Das betonte auch Stella Moris, die Verlobte von Assange, die nur ein sehr kurzes Statement am Gerichtsgebäude abgab. Sie erklärte, sie hoffe sehr, dass der Oberste Gerichtshof den Fall aufgreife. Sie schrieb kurz nach der Entscheidung auch auf Twitter, dass nun der Oberste Gerichtshof entscheiden müsse, ob er Assange anhören werde. Ihr Verlobter leide sehr im Gefängnis, erklärte sie vor dem Gerichtsgebäude.

Berichterstattung erneut erschwert

Dass die Vereinigten Staaten das Auslieferungsbegehren von Assange weiterhin vorantreiben, ist von allen internationalen Journalistenverbänden und von zahlreichen Menschenrechtsorganisationen kritisiert worden. Der Fall gilt ihnen als Präzedenzfall für eine Gefährdung der Pressefreiheit, da der Australier für typische journalistische Tätigkeiten mit hohen Haftstrafen bedroht werde.

Auch die Bedingungen, unter denen Journalisten die britischen Gerichtsverfahren beobachten können, sind immer wieder als unzureichend und unprofessionell beurteilt worden. Die in Großbritannien stark grassierenden Corona-Infektionen hatten die Berichterstattung zusätzlich erschwert. Bei der heutigen Entscheidung hatten die wartenden Journalisten abermals keine Nachricht vorab erhalten, ob sie an der Verkündigung der Entscheidung überhaupt teilnehmen dürfen. Das betraf auch den geplanten Video-Zugang. Erst Minuten vor der Entscheidung wurde den Journalisten der Zugang gewährt.

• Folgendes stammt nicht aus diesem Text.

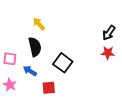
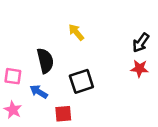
yellow arrow: (39, 24) -> (76, 32), moved
black square: (63, 63) -> (81, 81), turned 36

Sollte sich das höchste Gericht von Großbritannien dagegen entscheiden, Assanges Fall anzunehmen, geht sein Fall zurück zum Westminster Magistrates’ Court, um ihn dann der britischen Innenministerin Priti Patel vorzulegen. Sie hätte dann letztlich die Entscheidung zur Auslieferung zu treffen. Aber auch die Entscheidung der Ministerin würde unweigerlich auf juristische Gegenwehr stoßen.